Doglio noted that benefits in Washington state top out at around $1,000 a week, and lower-wage workers would collect much less.
“It’s still not a happy thing to go on strike,” she said. “I don’t think this is going to be a make-or-break in terms of whether workers will.”
Bob Battles, the director of government affairs for the Association of Washington Business, an employer trade group, said that strikers shouldn’t receive benefits because striking is a choice.
“We believe that the use of unemployment insurance for the purposes of striking workers fundamentally goes against the underlying principle of what the [state’s existing unemployment] statute is about: to reimburse employees … when they lose their wages through no fault of their own,” Battles said in an interview.
Under Doglio’s original bill, the cost of benefits for strikers would be socialized — i.e., spread across all employers paying into the unemployment system. An amendment changed the bill to steer the cost expressly to the employers involved in strikes.
“Even when workers are eligible, they don’t always take up those benefits.”

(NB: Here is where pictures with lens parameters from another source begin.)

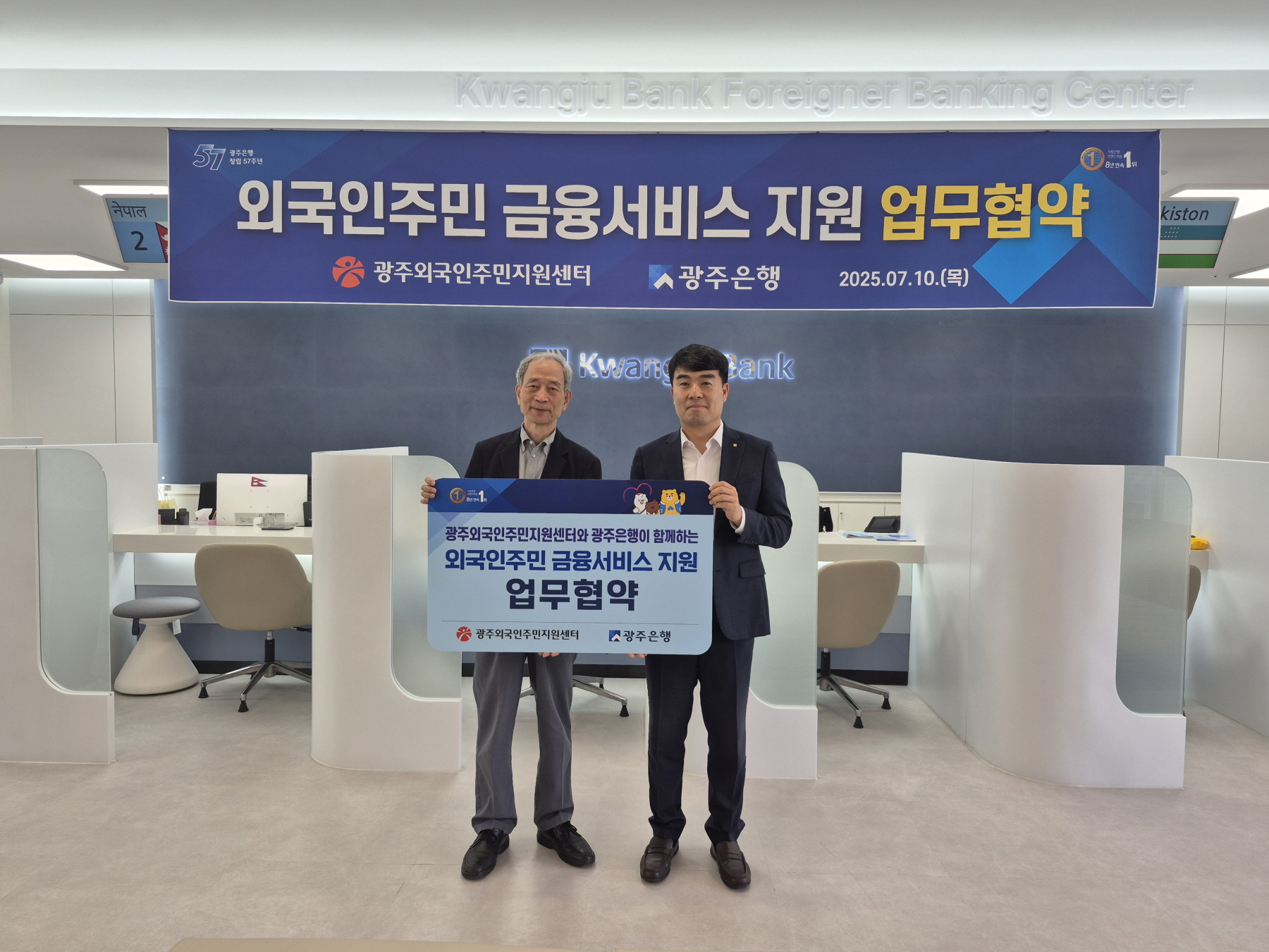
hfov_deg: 73.9
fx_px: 843
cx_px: 634
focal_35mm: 23
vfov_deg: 58.9
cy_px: 476
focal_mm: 5.4
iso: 32
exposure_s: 1/120
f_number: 1.8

– Daniel Perez, Economic Policy Institute
Although there’s been a recent upsurge in walkouts and labor activism, the number of striking workers these days is small compared with the 1960s and 1970s, when union density was much higher. Only 1 in 10 workers belongs to a union today, compared with 1 in 3 in the years following World War II.
Perez of the Economic Policy Institute noted that the majority of strikes last only a few days, and so most workers wouldn’t even qualify for benefits under the proposed legislation. A lot of unemployed workers don’t bother navigating the red tape anyway.
“Even when workers are eligible, they don’t always take up those benefits,” he said.
Washington’s Employment Security Department estimates that Doglio’s legislation would lead to between just 812 and 3,470 additional claims a year, raising the state’s unemployment payments by less than 1%. Those figures are extrapolated from claims filed in New Jersey after that state passed its law entitling strikers to benefits. Battles said that the estimate discounts the possibility of a large and long strike involving tens of thousands of workers.
For employers with unionized workforces, the prospect of unions gaining more leverage in negotiations is probably a greater concern than higher unemployment insurance costs. If workers have a better financial cushion while striking, companies are more likely to meet their demands on wages and benefits sooner rather than later. Backers of the Washington bill argue that this dynamic would encourage productive bargaining and help prevent strikes to begin with.
That’s probably little consolation to a company as powerful as Boeing, which is gearing up for a massive contract fight this year with its largest union, the International Association of Machinists and Aerospace Workers. Union members could demand pay increases as high as 40% from the aerospace manufacturer. They are already planning a strike authorization vote for July.
Boeing hasn’t weighed in publicly on Washington’s unemployment insurance bill, and the company declined to comment. But Doglio said that the company wouldn’t be pleased about it.
“They are definitely concerned,” she said.